** Opening Text passage block **

Figure 2. (A) A simplified electric phase/state diagram, with two depolarized CCD-camera snap shots are shown, one in the slow dynamical state D_S (red dot), and one in the fast dynamical state D_f (blue dot). CP is the critical point that multi-transition lines meet. (B) The principle of image-time correlation spectroscopy. Time-resolved image are taken with a CCD camera. For each pixel a time trace is thus recorded (the plots show a typical time trace in the slow dynamical state, upper plot, and within the fast dynamical state, the lower plot). From these time traces the image-time correlation function as defined in the main text is constructed. (C) Examples of image-time correlation functions for different field amplitudes. On going from the slow- to the fast dynamical state the decay rate of the correlation functions increases. The solid lines are fits to a single stretched exponential. The time constant in this fit quantifies the time scale on which melting and forming of nematic domains proceeds. Colored symbols and lines indicate the phase transition lines. Symbols are data points.

** Closing Text passage block **

(Task requirements):
(A) Copy each of the rows below line for line, with no changes.
(B) Pick up the figure caption above on image-time correlation spectroscopy and continue it from its final sentence.

** Opening Provided data block **

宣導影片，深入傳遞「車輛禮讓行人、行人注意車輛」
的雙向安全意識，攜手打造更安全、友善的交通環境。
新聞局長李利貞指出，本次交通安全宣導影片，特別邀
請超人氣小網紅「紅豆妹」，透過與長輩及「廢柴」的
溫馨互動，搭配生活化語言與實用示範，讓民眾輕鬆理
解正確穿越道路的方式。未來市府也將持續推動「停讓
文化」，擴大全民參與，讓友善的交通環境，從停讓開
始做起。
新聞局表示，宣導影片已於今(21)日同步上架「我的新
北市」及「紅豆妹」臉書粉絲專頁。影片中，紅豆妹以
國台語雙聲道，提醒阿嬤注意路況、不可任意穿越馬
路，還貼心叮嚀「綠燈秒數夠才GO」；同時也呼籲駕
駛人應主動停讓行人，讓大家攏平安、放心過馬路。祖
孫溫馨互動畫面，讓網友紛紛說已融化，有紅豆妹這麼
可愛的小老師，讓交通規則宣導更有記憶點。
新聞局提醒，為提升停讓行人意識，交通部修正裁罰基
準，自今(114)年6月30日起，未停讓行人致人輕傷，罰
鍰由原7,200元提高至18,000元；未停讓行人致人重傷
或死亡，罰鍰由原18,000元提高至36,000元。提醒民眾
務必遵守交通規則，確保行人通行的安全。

** Closing Provided data block **

(Answer section):
(A)
宣導影片，深入傳遞「車輛禮讓行人、行人注意車輛」
的雙向安全意識，攜手打造更安全、友善的交通環境。
新聞局長李利貞指出，本次交通安全宣導影片，特別邀
請超人氣小網紅「紅豆妹」，透過與長輩及「廢柴」的
溫馨互動，搭配生活化語言與實用示範，讓民眾輕鬆理
解正確穿越道路的方式。未來市府也將持續推動「停讓
文化」，擴大全民參與，讓友善的交通環境，從停讓開
始做起。
新聞局表示，宣導影片已於今(21)日同步上架「我的新
北市」及「紅豆妹」臉書粉絲專頁。影片中，紅豆妹以
國台語雙聲道，提醒阿嬤注意路況、不可任意穿越馬
路，還貼心叮嚀「綠燈秒數夠才GO」；同時也呼籲駕
駛人應主動停讓行人，讓大家攏平安、放心過馬路。祖
孫溫馨互動畫面，讓網友紛紛說已融化，有紅豆妹這麼
可愛的小老師，讓交通規則宣導更有記憶點。
新聞局提醒，為提升停讓行人意識，交通部修正裁罰基
準，自今(114)年6月30日起，未停讓行人致人輕傷，罰
鍰由原7,200元提高至18,000元；未停讓行人致人重傷
或死亡，罰鍰由原18,000元提高至36,000元。提醒民眾
務必遵守交通規則，確保行人通行的安全。

(B)
As can be seen in Figure 1B, the critical point is shifted to lower field amplitude on lowering the ionic strength, for the same fd-concentration. This can be understood as follows. The origin of the dynamical state lies in the cyclic field-induced dissociation and association of condensed ions [17]. When a domain is oriented along the electric field, polarization of the layer of condensed ions [30] leads to the dissociation of condensed ions. This leads to an increase of the ionic strength, giving rise to a decrease of the Debye length. When sufficient ions are released, the effective diameter can become so small that the effective concentration is lower than the isotropic-nematic binodal concentration. The nematic domain will then melt, and rods will de-align. This de-alignment leads to association of condensed ions, which leads in turn to an increase of the effective concentration. When the concentration is larger than the binodal concentration the melted domain will become nematic again. The nematic domain is subsequently aligned along the electric field due to torques that the external field exerts on the polarization charges of condensed ions, again leading to increasingly strong polarization of the layer of condensed ions. This again results in dissociation of condensed ions, and the cycle repeats itself. This is the mechanism that underlies the origin of the dynamical state [17]. As the overall ionic strength arising from the buffer is decreased, less dissociated condensed ions are needed to give rise to a relatively large change of the Debye length. Hence, a lower field amplitude is sufficient to dissociate the smaller amount of condensed ions necessary to reach the dynamical state. This is the reason why the N*_D-D_f transition line, and the critical point in particular, shifts to lower field amplitudes as the buffer concentration is decreased.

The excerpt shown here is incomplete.